Return to Ituren

Al final, as they say in Spain. At last. Here we were back in Navarra, one of our favourite places on the planet. It was in September 2022, and our first time here in three years, thanks to Covid and other medical matters; and our first trip abroad in that time, bar one four-day dash to Dieppe earlier in the year.


We had a new base this time, the village of Zubieta (photo above), some 45 minutes inland from San Sebastian. It had recently featured in a series by Michael Portillo about the Pyrenees, depicted as a typical and lively Basque community, a place of good food and dancing. It wasn’t really like that, but it had the great merit of being just five kms from Ituren, home of the best restaurant in the world, for us at least.


More of that shortly, but it was at Ituren that we did see Basque dancers, as depicted in the photo. They are renowned as the Iturengo Joaldunak, the bell-wearers of Ituren. (Photo above). They wear a sheepskin, a pair of cow bells, and a conical hat, and they lollop (rather than dance) along the street making a loud rhythmic noise which was supposedly to ward off evil spirits.

We saw them on a feria day in Ituren, and that evening had the second of two meals at the fabulous Altxunea Erretegia The standout dish was a delicious turbot, cooked to perfection on the charcoal grill in the dining room. The proprietors, Edorta and Amaia, greeted us with embraces and kisses, and we promised to return, even as we had been wondering whether this would be our last trip to Spain.

We were making this a short trip, with just six days to savour, and did our best to revisit our past pleasures. It being likely too cold for sea swimming on the coast, I went to Lesaka municipal baths twice, swimming 20 lengths or so and then relaxing in the spray machines beside the pool.


We also returned to the pass above Etxalar, where I climbed Ebantelli (702ms) once more, finding a Basque flag flying on the summit, (photo above) and doing so in a two-hour round trip that left me immodestly impressed. We ate in the delightful French restaurant a few steps inside the border, which proved to be another worthwhile discovery.

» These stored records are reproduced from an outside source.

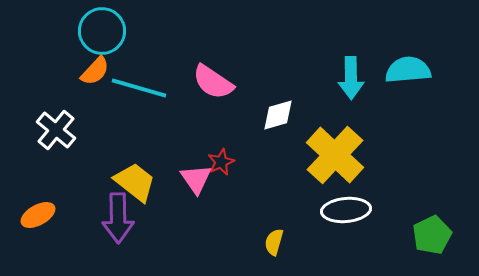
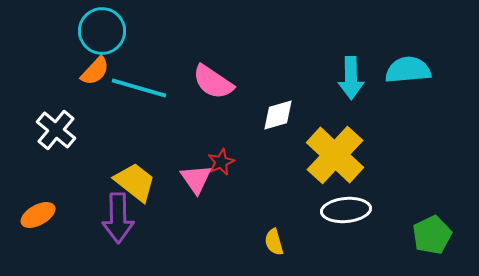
yellow semicircle: rotated 32 degrees counterclockwise
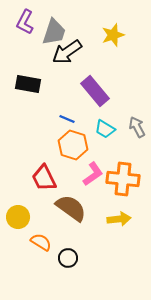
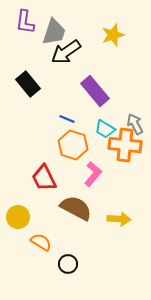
purple L-shape: rotated 20 degrees counterclockwise
black arrow: moved 1 px left
black rectangle: rotated 40 degrees clockwise
gray arrow: moved 2 px left, 3 px up
pink L-shape: rotated 15 degrees counterclockwise
orange cross: moved 2 px right, 34 px up
brown semicircle: moved 5 px right; rotated 8 degrees counterclockwise
yellow arrow: rotated 10 degrees clockwise
black circle: moved 6 px down
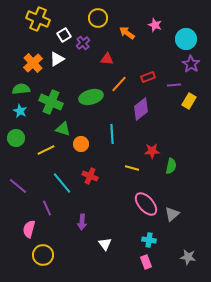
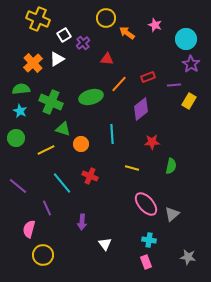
yellow circle at (98, 18): moved 8 px right
red star at (152, 151): moved 9 px up
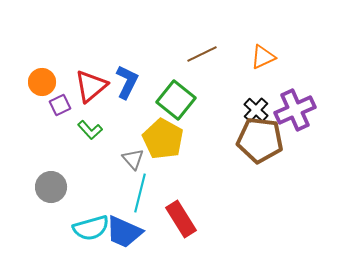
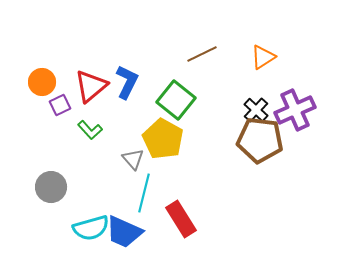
orange triangle: rotated 8 degrees counterclockwise
cyan line: moved 4 px right
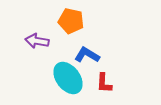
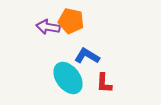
purple arrow: moved 11 px right, 14 px up
blue L-shape: moved 1 px down
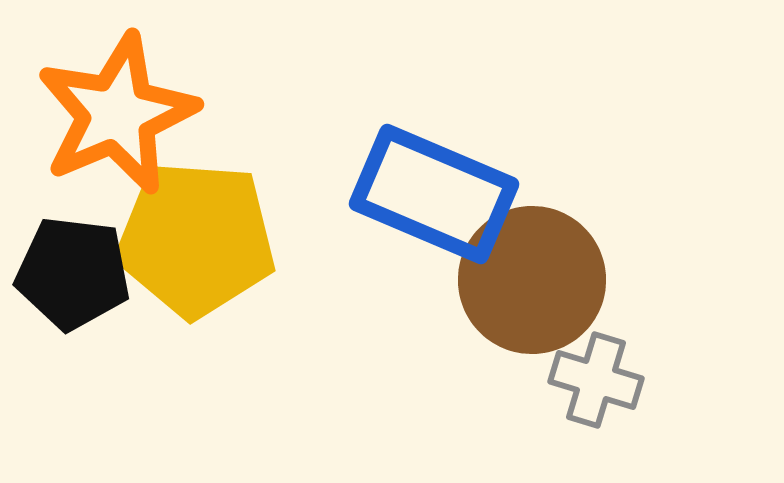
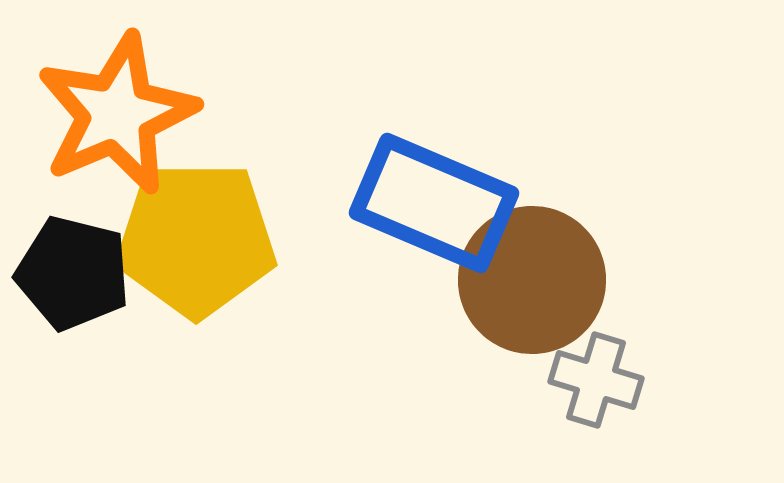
blue rectangle: moved 9 px down
yellow pentagon: rotated 4 degrees counterclockwise
black pentagon: rotated 7 degrees clockwise
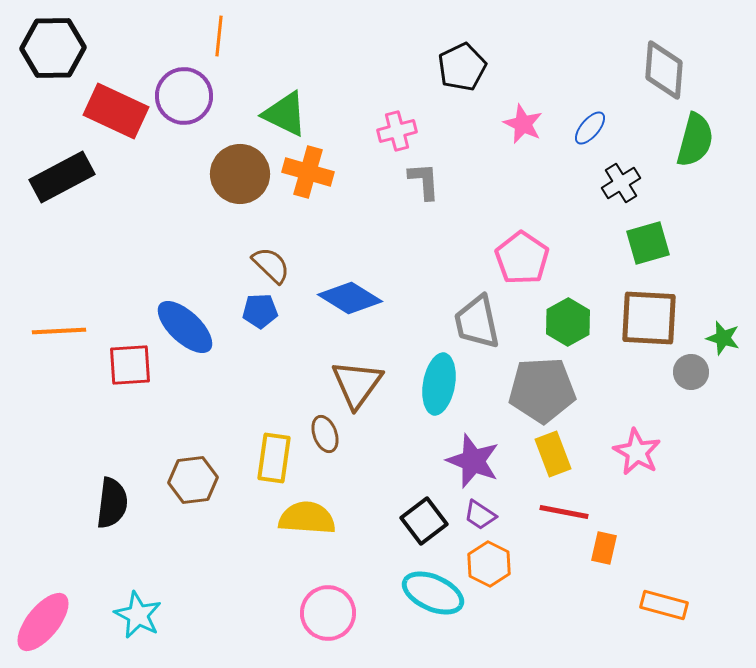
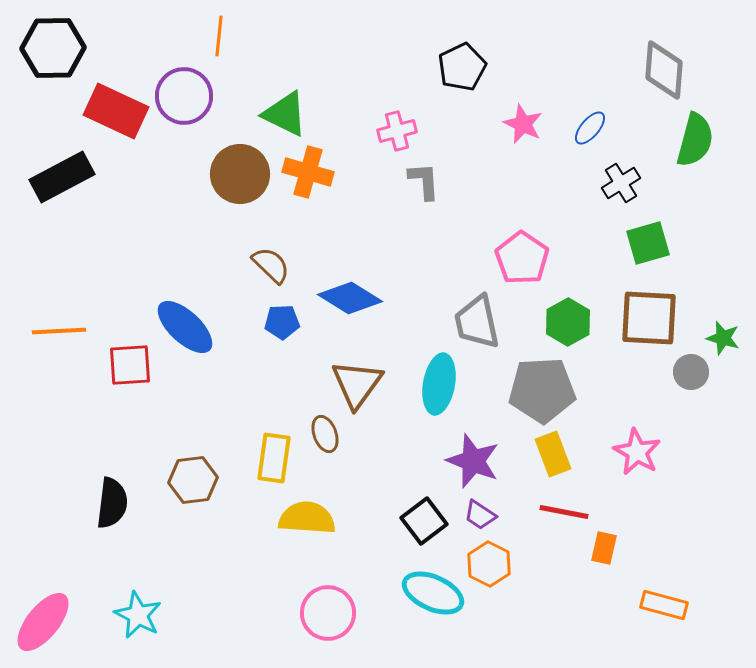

We also made our familiar shopping trip to the giant Auchan supermarket outside San Sebastian, stocking up with the 48 bottles of wine, plus 24 fortified or sparkling, that we are now permitted by the generosity of Brexit Britain’s off-duty rules (as opposed to the limitless amounts allowed when we were in the EU.) It all requires meticulous arithmetic to ensure we do not stray over the limit – although when it came to it, no-one at the Customs post in Portsmouth asked or looked at how much we were carrying.

We had one day of random exploration, crossing into the valley south of Zubieta where we joined the Spanish Sunday lunch ritual at the village of Zaurritz – another knock-out five-course meal at the knockout price of 35 Euros each. We had taken to drinking the local cider at these meals, with its bitter edge, which proved the ideal pairing.


Then, all too soon, it was time to head for home. We crossed on the Brittany Ferries as usual, but felt disappointed at the new ships on the route, the Salamanca and Galicia. Although very right-on with their hydrogen-powered engines, they lacked the diverse delights of the Pont-Aven we had enjoyed in the past, and felt spartan by comparison (not that you would guess it from the photo of Leni, above).

No matter. It had been a delightful and restorative dip back into Basque and Spanish culture, leaving us wondering whether this really would be our final Spanish trip.